Lithium-ion Battery Modelling Techniques

To optimize the performance, safety, and lifespan of li-ion batteries, different battery modeling techniques are used. This summary offers a basic understanding for the sake of simplicity.

1) Electrochemical Models: 

Describe battery behavior by taking into account the chemical reactions occurring within the battery.

1.1) Single Particle Model (SPM): Simplifies a battery's complexity by presuming that all active particles in electrode have identical SoC. Offers valuable insights into the intercalation process.

1.2) Pseudo Two-Dimensional Model (P2DM): Provides detailed understanding by accounting for spatial distribution of variables like concentration & potential. Its detailed nature makes it computationally intensive.

2) Equivalent Circuit Models: 

Represent the battery using familiar electrical components, making them easy to comprehend & implement.

2.1) Rint Model: A straightforward equivalent circuit involving an open-circuit voltage source & internal resistance, can accurately predict battery performance under steady-state conditions.

2.2) Thevenin Model: Uses resistors & capacitors to represent battery polarization phenomena.
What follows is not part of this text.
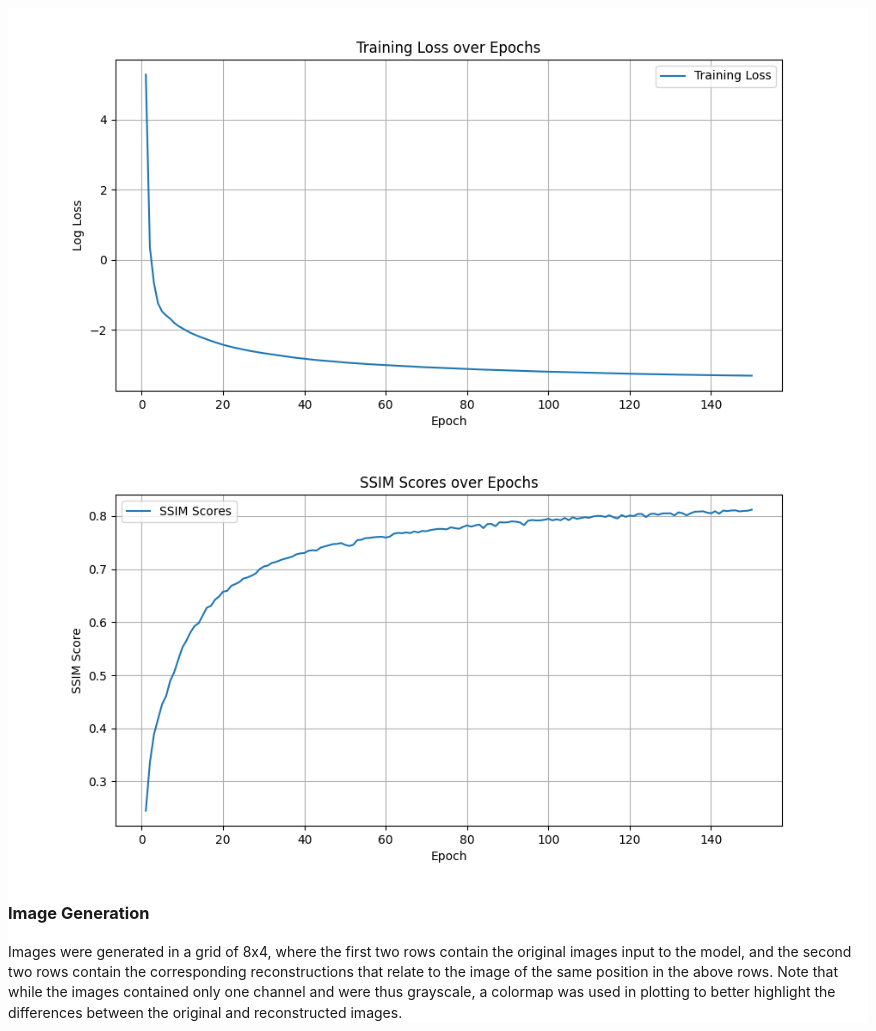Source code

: ![Log Loss of the Training Loop](markdown_images/loss_scores.png)  
![Validation SSIM Scores](markdown_images/ssim_scores.png)

### Image Generation

Images were generated in a grid of 8x4, where the first two rows contain the original images input to the model, and the second two rows contain the corresponding reconstructions that relate to the image of the same position in the above rows. Note that while the images contained only one channel and were thus grayscale, a colormap was used in plotting to better highlight the differences between the original and reconstructed images.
It is widely used to estimate SoC & predict dynamic behaviors.

2.3) Generic Non-Linear (GNL) Model: Captures complex battery behaviors such as capacity fading by including non-linear elements. It requires more computational resources and detailed data.

3) Empirical Models: 

Derived from experimental observations & describe battery's behavior mathematically.

3.1) Shepherd Model: A simplistic model, represents discharge behavior of a battery. However, it often fails to account for factors like temperature effects and aging.
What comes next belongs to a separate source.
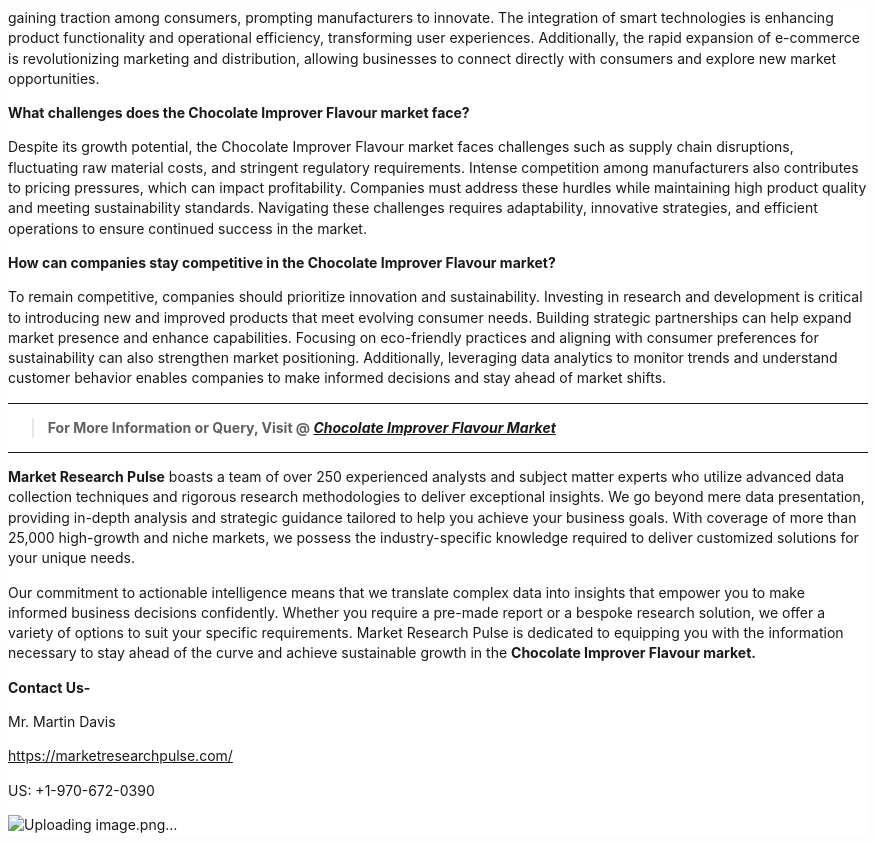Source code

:gaining traction among consumers, prompting manufacturers to innovate. The integration of smart technologies is enhancing product functionality and operational efficiency, transforming user experiences. Additionally, the rapid expansion of e-commerce is revolutionizing marketing and distribution, allowing businesses to connect directly with consumers and explore new market opportunities.</p><p><strong>What challenges does the Chocolate Improver Flavour market face?</strong></p><p>Despite its growth potential, the Chocolate Improver Flavour market faces challenges such as supply chain disruptions, fluctuating raw material costs, and stringent regulatory requirements. Intense competition among manufacturers also contributes to pricing pressures, which can impact profitability. Companies must address these hurdles while maintaining high product quality and meeting sustainability standards. Navigating these challenges requires adaptability, innovative strategies, and efficient operations to ensure continued success in the market.</p><p><strong>How can companies stay competitive in the Chocolate Improver Flavour market?</strong></p><p>To remain competitive, companies should prioritize innovation and sustainability. Investing in research and development is critical to introducing new and improved products that meet evolving consumer needs. Building strategic partnerships can help expand market presence and enhance capabilities. Focusing on eco-friendly practices and aligning with consumer preferences for sustainability can also strengthen market positioning. Additionally, leveraging data analytics to monitor trends and understand customer behavior enables companies to make informed decisions and stay ahead of market shifts.</p><hr /><blockquote><p><strong>For More Information or Query, Visit @&nbsp;<em><a href="https://marketresearchpulse.com/report/117817/chocolate-improver-flavour-market?utm_source=Linkedin&utm_medium=0112">Chocolate Improver Flavour Market</a></em></strong></p></blockquote><hr /><p><strong>Market Research Pulse</strong> boasts a team of over 250 experienced analysts and subject matter experts who utilize advanced data collection techniques and rigorous research methodologies to deliver exceptional insights. We go beyond mere data presentation, providing in-depth analysis and strategic guidance tailored to help you achieve your business goals. With coverage of more than 25,000 high-growth and niche markets, we possess the industry-specific knowledge required to deliver customized solutions for your unique needs.</p><p>Our commitment to actionable intelligence means that we translate complex data into insights that empower you to make informed business decisions confidently. Whether you require a pre-made report or a bespoke research solution, we offer a variety of options to suit your specific requirements. Market Research Pulse is dedicated to equipping you with the information necessary to stay ahead of the curve and achieve sustainable growth in the <strong>Chocolate Improver Flavour market.</strong></p><p><strong>Contact Us-</strong></p><p>Mr. Martin Davis</p><p>https://marketresearchpulse.com/</p><p>US: +1-970-672-0390</p>
![Uploading image.png…]()
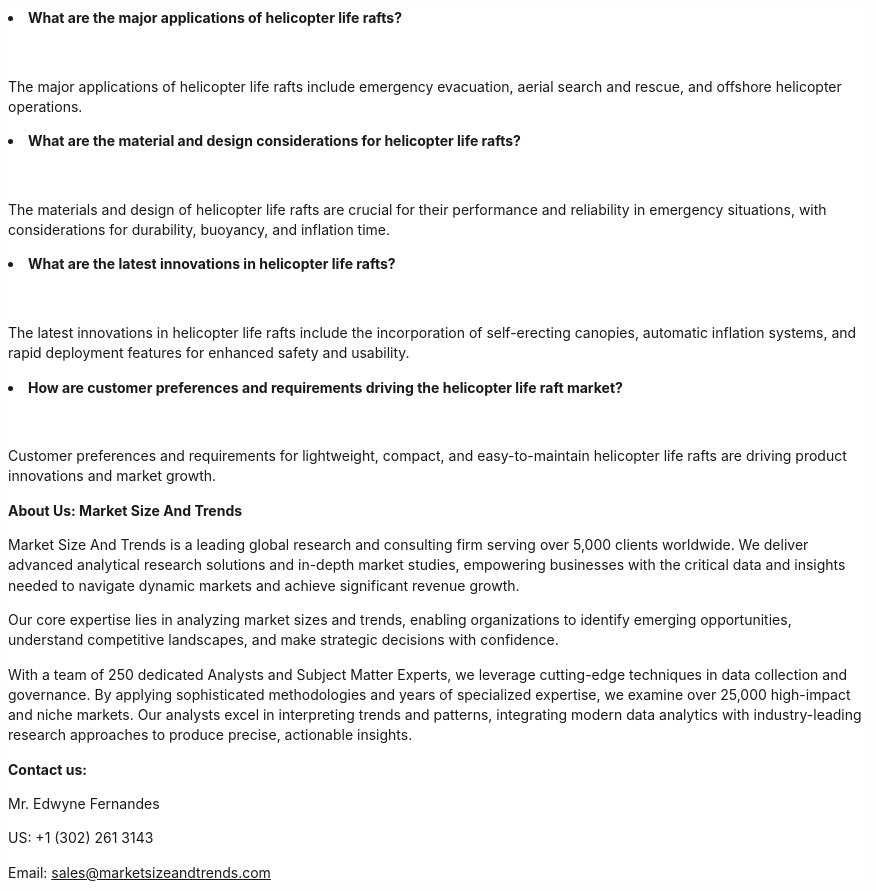 </li> <li> <strong>What are the major applications of helicopter life rafts?</strong> <p>&nbsp;</p><p>The major applications of helicopter life rafts include emergency evacuation, aerial search and rescue, and offshore helicopter operations.</p> </li> <li> <strong>What are the material and design considerations for helicopter life rafts?</strong> <p>&nbsp;</p><p>The materials and design of helicopter life rafts are crucial for their performance and reliability in emergency situations, with considerations for durability, buoyancy, and inflation time.</p> </li> <li> <strong>What are the latest innovations in helicopter life rafts?</strong> <p>&nbsp;</p><p>The latest innovations in helicopter life rafts include the incorporation of self-erecting canopies, automatic inflation systems, and rapid deployment features for enhanced safety and usability.</p> </li> <li> <strong>How are customer preferences and requirements driving the helicopter life raft market?</strong> <p>&nbsp;</p><p>Customer preferences and requirements for lightweight, compact, and easy-to-maintain helicopter life rafts are driving product innovations and market growth.</p> </li></ol></body></html></p><p><strong>About Us:&nbsp;Market Size And Trends</strong></p><p>Market Size And Trends&nbsp;is a leading global research and consulting firm serving over 5,000 clients worldwide. We deliver advanced analytical research solutions and in-depth market studies, empowering businesses with the critical data and insights needed to navigate dynamic markets and achieve significant revenue growth.</p><p>Our core expertise lies in analyzing market sizes and trends, enabling organizations to identify emerging opportunities, understand competitive landscapes, and make strategic decisions with confidence.</p><p>With a team of 250 dedicated Analysts and Subject Matter Experts, we leverage cutting-edge techniques in data collection and governance. By applying sophisticated methodologies and years of specialized expertise, we examine over 25,000 high-impact and niche markets. Our analysts excel in interpreting trends and patterns, integrating modern data analytics with industry-leading research approaches to produce precise, actionable insights.</p><p><strong>Contact us:</strong></p><p>Mr. Edwyne Fernandes</p><p>US: +1 (302) 261 3143</p><p>Email: <a href="mailto:sales@marketsizeandtrends.com">sales@marketsizeandtrends.com</a>&nbsp;</p>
3.2) Unnewehr Universal Model: Comprehensive model accounting for a broader range of battery behaviors. Its complexity may limit its use in systems with computational constraints.
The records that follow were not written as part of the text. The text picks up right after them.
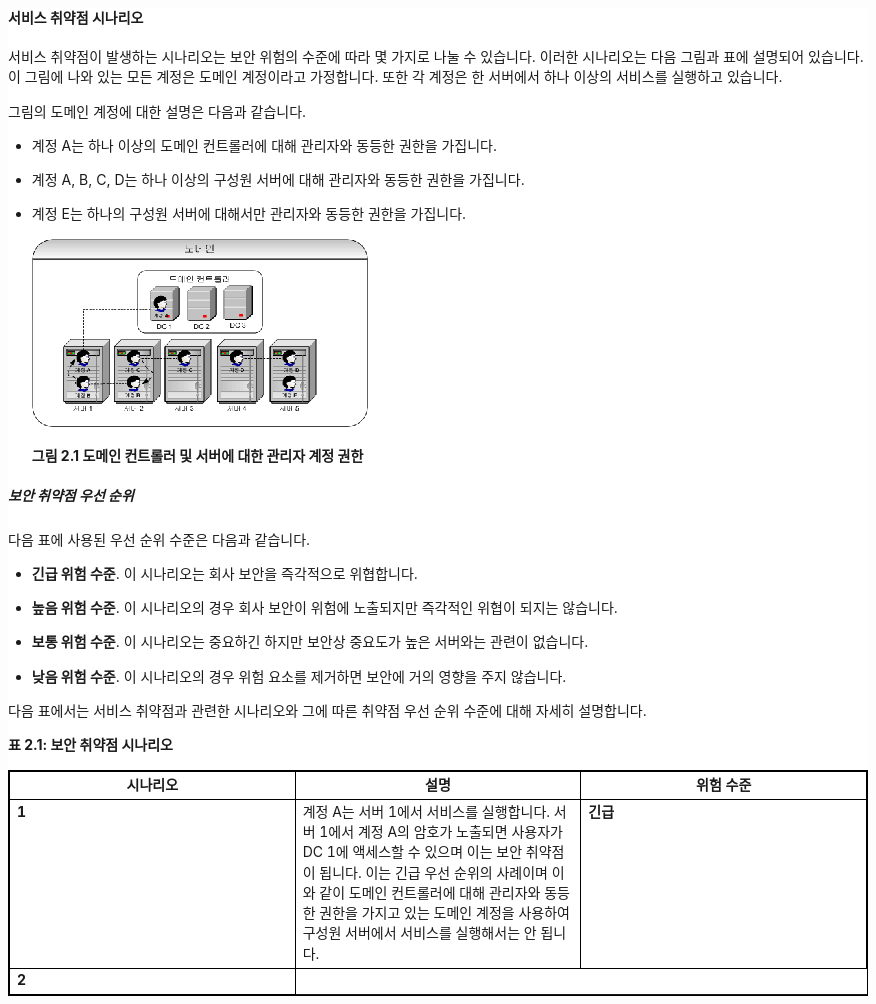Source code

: #### 서비스 취약점 시나리오

서비스 취약점이 발생하는 시나리오는 보안 위험의 수준에 따라 몇 가지로 나눌 수 있습니다. 이러한 시나리오는 다음 그림과 표에 설명되어 있습니다. 이 그림에 나와 있는 모든 계정은 도메인 계정이라고 가정합니다. 또한 각 계정은 한 서버에서 하나 이상의 서비스를 실행하고 있습니다.

그림의 도메인 계정에 대한 설명은 다음과 같습니다.

-   계정 A는 하나 이상의 도메인 컨트롤러에 대해 관리자와 동등한 권한을 가집니다.

-   계정 A, B, C, D는 하나 이상의 구성원 서버에 대해 관리자와 동등한 권한을 가집니다.

-   계정 E는 하나의 구성원 서버에 대해서만 관리자와 동등한 권한을 가집니다.

    [![](images/Dd547940.PGFG0201(ko-kr,TechNet.10).gif)](https://technet.microsoft.com/ko-kr/dd547940.pgfg0201_big(ko-kr,technet.10).gif)

    **그림 2.1 도메인 컨트롤러 및 서버에 대한 관리자 계정 권한**

##### 보안 취약점 우선 순위

다음 표에 사용된 우선 순위 수준은 다음과 같습니다.

-   **긴급 위험 수준**. 이 시나리오는 회사 보안을 즉각적으로 위협합니다.

-   **높음 위험 수준**. 이 시나리오의 경우 회사 보안이 위험에 노출되지만 즉각적인 위협이 되지는 않습니다.

-   **보통 위험 수준**. 이 시나리오는 중요하긴 하지만 보안상 중요도가 높은 서버와는 관련이 없습니다.

-   **낮음 위험 수준**. 이 시나리오의 경우 위험 요소를 제거하면 보안에 거의 영향을 주지 않습니다.

다음 표에서는 서비스 취약점과 관련한 시나리오와 그에 따른 취약점 우선 순위 수준에 대해 자세히 설명합니다.

**표 2.1: 보안 취약점 시나리오**

<p> </p>
<table style="border:1px solid black;">
<colgroup>
<col width="33%" />
<col width="33%" />
<col width="33%" />
</colgroup>
<thead>
<tr class="header">
<th style="border:1px solid black;" >시나리오</th>
<th style="border:1px solid black;" >설명</th>
<th style="border:1px solid black;" >위험 수준</th>
</tr>
</thead>
<tbody>
<tr class="odd">
<td style="border:1px solid black;"><strong>1</strong></td>
<td style="border:1px solid black;">계정 A는 서버 1에서 서비스를 실행합니다. 서버 1에서 계정 A의 암호가 노출되면 사용자가 DC 1에 액세스할 수 있으며 이는 보안 취약점이 됩니다. 이는 긴급 우선 순위의 사례이며 이와 같이 도메인 컨트롤러에 대해 관리자와 동등한 권한을 가지고 있는 도메인 계정을 사용하여 구성원 서버에서 서비스를 실행해서는 안 됩니다.</td>
<td style="border:1px solid black;"><strong>긴급</strong></td>
</tr>
<tr class="even">
<td style="border:1px solid black;"><strong>2</strong></td>
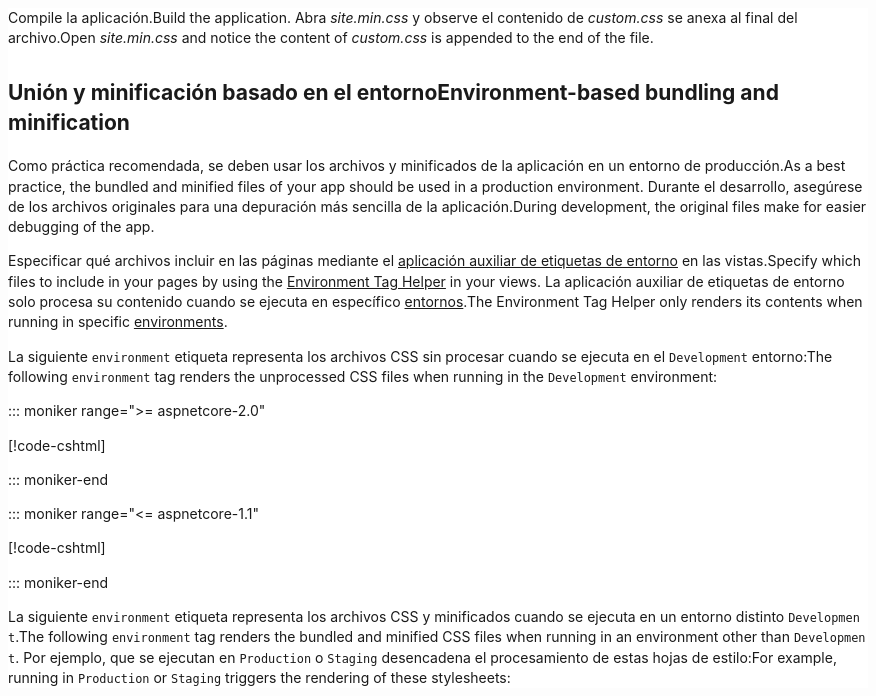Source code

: <span data-ttu-id="057ed-217">Compile la aplicación.</span><span class="sxs-lookup"><span data-stu-id="057ed-217">Build the application.</span></span> <span data-ttu-id="057ed-218">Abra *site.min.css* y observe el contenido de *custom.css* se anexa al final del archivo.</span><span class="sxs-lookup"><span data-stu-id="057ed-218">Open *site.min.css* and notice the content of *custom.css* is appended to the end of the file.</span></span>

## <a name="environment-based-bundling-and-minification"></a><span data-ttu-id="057ed-219">Unión y minificación basado en el entorno</span><span class="sxs-lookup"><span data-stu-id="057ed-219">Environment-based bundling and minification</span></span>

<span data-ttu-id="057ed-220">Como práctica recomendada, se deben usar los archivos y minificados de la aplicación en un entorno de producción.</span><span class="sxs-lookup"><span data-stu-id="057ed-220">As a best practice, the bundled and minified files of your app should be used in a production environment.</span></span> <span data-ttu-id="057ed-221">Durante el desarrollo, asegúrese de los archivos originales para una depuración más sencilla de la aplicación.</span><span class="sxs-lookup"><span data-stu-id="057ed-221">During development, the original files make for easier debugging of the app.</span></span>

<span data-ttu-id="057ed-222">Especificar qué archivos incluir en las páginas mediante el [aplicación auxiliar de etiquetas de entorno](xref:mvc/views/tag-helpers/builtin-th/environment-tag-helper) en las vistas.</span><span class="sxs-lookup"><span data-stu-id="057ed-222">Specify which files to include in your pages by using the [Environment Tag Helper](xref:mvc/views/tag-helpers/builtin-th/environment-tag-helper) in your views.</span></span> <span data-ttu-id="057ed-223">La aplicación auxiliar de etiquetas de entorno solo procesa su contenido cuando se ejecuta en específico [entornos](xref:fundamentals/environments).</span><span class="sxs-lookup"><span data-stu-id="057ed-223">The Environment Tag Helper only renders its contents when running in specific [environments](xref:fundamentals/environments).</span></span>

<span data-ttu-id="057ed-224">La siguiente `environment` etiqueta representa los archivos CSS sin procesar cuando se ejecuta en el `Development` entorno:</span><span class="sxs-lookup"><span data-stu-id="057ed-224">The following `environment` tag renders the unprocessed CSS files when running in the `Development` environment:</span></span>

::: moniker range=">= aspnetcore-2.0"

[!code-cshtml[](../client-side/bundling-and-minification/samples/BuildBundlerMinifierApp/Pages/_Layout.cshtml?highlight=3&range=21-24)]

::: moniker-end

::: moniker range="<= aspnetcore-1.1"

[!code-cshtml[](../client-side/bundling-and-minification/samples/BuildBundlerMinifierApp/Pages/_Layout.cshtml?highlight=3&range=9-12)]

::: moniker-end

<span data-ttu-id="057ed-225">La siguiente `environment` etiqueta representa los archivos CSS y minificados cuando se ejecuta en un entorno distinto `Development`.</span><span class="sxs-lookup"><span data-stu-id="057ed-225">The following `environment` tag renders the bundled and minified CSS files when running in an environment other than `Development`.</span></span> <span data-ttu-id="057ed-226">Por ejemplo, que se ejecutan en `Production` o `Staging` desencadena el procesamiento de estas hojas de estilo:</span><span class="sxs-lookup"><span data-stu-id="057ed-226">For example, running in `Production` or `Staging` triggers the rendering of these stylesheets:</span></span>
3.3) Nernst Model: Based on the Nernst equation & accounts for concentration of lithium ions, offering precise SoC estimation. Its inherent non-linearity, however, can make it computationally intensive.

4) Data-Driven Models: 

Utilize ML algorithms to predict the system's behavior.

4.1) Radial Basis Function Neural Network (RBFNN): Excellent at handling non-linear multi-dimensional function approximations & predicting SoC, SoH & RUL.

4.2) Support Vector Machine (SVM): SVMs have proven robust in estimating SoH and SoH of li-ion batteries, even under varying working conditions.

4.3) Extreme Learning Machine (ELM): ELM's speed & scalability make it advantageous in real-time battery management systems.